The design process generated a final golf layout and construction plan that avoided and/or minimized the environmental impact on plant and animal species. Rare plant species and grassland environments were actually enhanced, improving the overall habitat for animals. The development of the Nantucket Golf Club became a model for subsequent projects attempting to blend world-class golf facilities with their unique natural environments. It proves that golf and the environment can coexist without compromising the integrity of either land use.
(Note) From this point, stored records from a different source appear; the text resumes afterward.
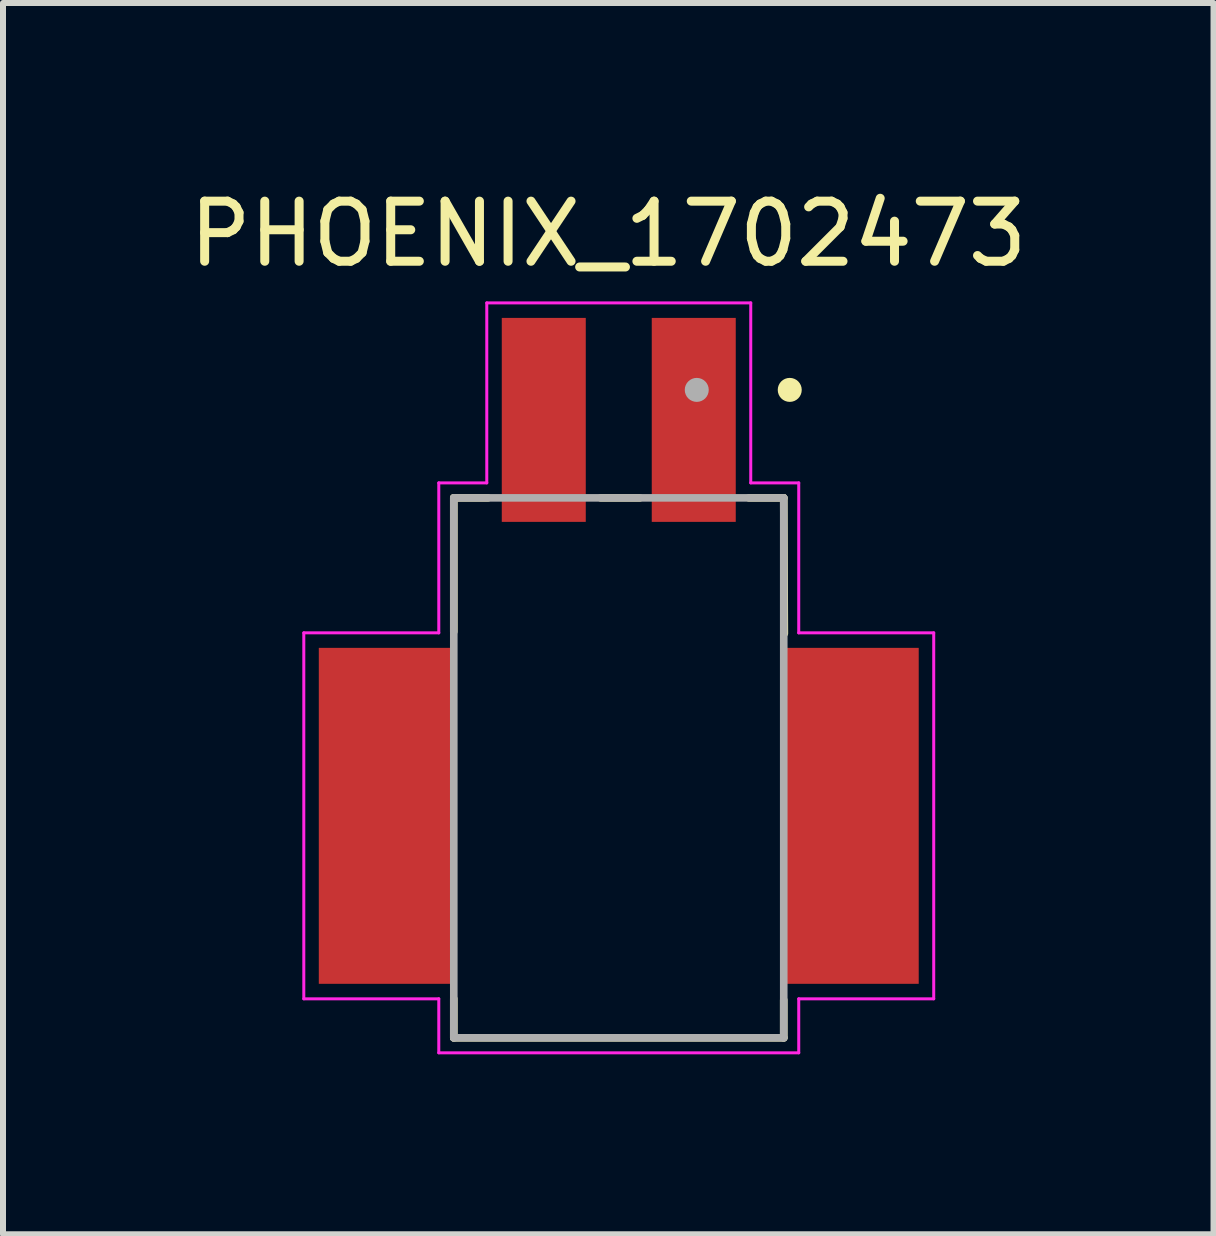
<source format=kicad_pcb>
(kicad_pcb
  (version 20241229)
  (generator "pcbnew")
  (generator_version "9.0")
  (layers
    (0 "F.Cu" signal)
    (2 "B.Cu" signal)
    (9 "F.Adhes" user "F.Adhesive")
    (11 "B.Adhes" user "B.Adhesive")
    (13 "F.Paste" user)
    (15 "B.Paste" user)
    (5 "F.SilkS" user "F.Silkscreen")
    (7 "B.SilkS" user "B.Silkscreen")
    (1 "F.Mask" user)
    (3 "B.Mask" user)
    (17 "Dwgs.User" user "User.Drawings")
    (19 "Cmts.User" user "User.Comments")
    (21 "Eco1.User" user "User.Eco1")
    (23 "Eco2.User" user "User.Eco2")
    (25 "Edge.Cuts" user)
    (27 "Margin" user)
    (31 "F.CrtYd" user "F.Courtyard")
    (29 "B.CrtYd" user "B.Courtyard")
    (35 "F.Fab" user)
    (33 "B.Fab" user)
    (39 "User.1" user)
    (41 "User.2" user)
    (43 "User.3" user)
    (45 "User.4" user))
  (footprint "PHOENIX_1702473"
    (layer "F.Cu")
    (at 7.264 9.749)
    (property "Reference" "PHOENIX_1702473" (at -0.175 -8.9 0) (layer "F.SilkS") (effects (font (size 1.002 1.002) (thickness 0.15))))
    (attr through_hole)
    (fp_line (start -2.75 -4.5) (end -2.75 -2.27) (stroke (width 0.127) (type solid)) (layer "F.SilkS"))
    (fp_line (start -2.75 3.85) (end -2.75 4.5) (stroke (width 0.127) (type solid)) (layer "F.SilkS"))
    (fp_line (start -2.75 4.5) (end 2.75 4.5) (stroke (width 0.127) (type solid)) (layer "F.SilkS"))
    (fp_line (start -2.18 -4.5) (end -2.75 -4.5) (stroke (width 0.127) (type solid)) (layer "F.SilkS"))
    (fp_line (start 0.35 -4.5) (end -0.3 -4.5) (stroke (width 0.127) (type solid)) (layer "F.SilkS"))
    (fp_line (start 2.75 -4.5) (end 2.17 -4.5) (stroke (width 0.127) (type solid)) (layer "F.SilkS"))
    (fp_line (start 2.75 4.5) (end 2.75 3.87) (stroke (width 0.127) (type solid)) (layer "F.SilkS"))
    (fp_line (start 2.76 -2.24) (end 2.75 -4.5) (stroke (width 0.127) (type solid)) (layer "F.SilkS"))
    (fp_circle (center 2.85 -6.3) (end 2.95 -6.3) (stroke (width 0.2) (type solid)) (fill no) (layer "F.SilkS"))
    (fp_line (start -5.25 -2.25) (end -5.25 3.85) (stroke (width 0.05) (type solid)) (layer "F.CrtYd"))
    (fp_line (start -5.25 3.85) (end -3 3.85) (stroke (width 0.05) (type solid)) (layer "F.CrtYd"))
    (fp_line (start -3 -4.75) (end -3 -2.25) (stroke (width 0.05) (type solid)) (layer "F.CrtYd"))
    (fp_line (start -3 -2.25) (end -5.25 -2.25) (stroke (width 0.05) (type solid)) (layer "F.CrtYd"))
    (fp_line (start -3 3.85) (end -3 4.75) (stroke (width 0.05) (type solid)) (layer "F.CrtYd"))
    (fp_line (start -3 4.75) (end 3 4.75) (stroke (width 0.05) (type solid)) (layer "F.CrtYd"))
    (fp_line (start -2.2 -7.75) (end -2.2 -4.75) (stroke (width 0.05) (type solid)) (layer "F.CrtYd"))
    (fp_line (start -2.2 -4.75) (end -3 -4.75) (stroke (width 0.05) (type solid)) (layer "F.CrtYd"))
    (fp_line (start 2.2 -7.75) (end -2.2 -7.75) (stroke (width 0.05) (type solid)) (layer "F.CrtYd"))
    (fp_line (start 2.2 -4.75) (end 2.2 -7.75) (stroke (width 0.05) (type solid)) (layer "F.CrtYd"))
    (fp_line (start 3 -4.75) (end 2.2 -4.75) (stroke (width 0.05) (type solid)) (layer "F.CrtYd"))
    (fp_line (start 3 -2.25) (end 3 -4.75) (stroke (width 0.05) (type solid)) (layer "F.CrtYd"))
    (fp_line (start 3 3.85) (end 5.25 3.85) (stroke (width 0.05) (type solid)) (layer "F.CrtYd"))
    (fp_line (start 3 4.75) (end 3 3.85) (stroke (width 0.05) (type solid)) (layer "F.CrtYd"))
    (fp_line (start 5.25 -2.25) (end 3 -2.25) (stroke (width 0.05) (type solid)) (layer "F.CrtYd"))
    (fp_line (start 5.25 3.85) (end 5.25 -2.25) (stroke (width 0.05) (type solid)) (layer "F.CrtYd"))
    (fp_line (start -2.75 -4.5) (end -2.75 4.5) (stroke (width 0.127) (type solid)) (layer "F.Fab"))
    (fp_line (start -2.75 4.5) (end 2.75 4.5) (stroke (width 0.127) (type solid)) (layer "F.Fab"))
    (fp_line (start 2.75 -4.5) (end -2.75 -4.5) (stroke (width 0.127) (type solid)) (layer "F.Fab"))
    (fp_line (start 2.75 4.5) (end 2.75 -4.5) (stroke (width 0.127) (type solid)) (layer "F.Fab"))
    (fp_circle (center 1.3 -6.3) (end 1.4 -6.3) (stroke (width 0.2) (type solid)) (fill no) (layer "F.Fab"))
    (pad "1" smd rect (at 1.25 -5.8) (size 1.4 3.4) (layers "F.Cu" "F.Mask" "F.Paste"))
    (pad "2" smd rect (at -1.25 -5.8) (size 1.4 3.4) (layers "F.Cu" "F.Mask" "F.Paste"))
    (pad "SH1" smd rect (at 3.85 0.8) (size 2.3 5.6) (layers "F.Cu" "F.Mask" "F.Paste"))
    (pad "SH2" smd rect (at -3.85 0.8) (size 2.3 5.6) (layers "F.Cu" "F.Mask" "F.Paste")))
  (gr_rect
    (start -3 -3)
    (end 17.178 17.524)
    (stroke (width 0.1) (type default))
    (fill no)
    (layer "Edge.Cuts")))
</source>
No stone was left unturned
The planning process consisted of multiple consultations with environmental experts, as well as local environmental and special interest groups. It engaged a variety of governmental agencies with jurisdictional authority over the property and got input from the residents of the island community.
The final plan achieved the goal – providing a world-class golf experience while also accomplishing the following environmental objectives:
- It implemented a thoughtfully designed program, increasing the total acreage of rare, sandplain grassland and coastal heathland vegetative communities.
- There was no net loss of wetlands.
- It created a “secondary rough” component, comprised primarily of native grasses, to buffer the routinely maintained in-play areas of the golf course from the undisturbed, adjacent grasslands and wetlands.
- It developed an on-site nursery to accommodate the transplanting of state-listed, rare plant species during construction, and promoted the future propagation of rare plant seeds.
- It created an integrated golf course management plan to reduce reliance on chemical methods of disease and weed control and to establish appropriate thresholds dictating future use of herbicides and pesticides on the golf course.
- It established groundwater monitoring wells throughout the project site.
The golf course architect and builder worked together to achieve the desired goals and meet the environmental objectives for the project. During construction, the golf course builder was diligent in maintaining delineation and protection of the sensitive environmental areas. More than 80 acres of the site were protected by fencing and remained in a completely undisturbed condition.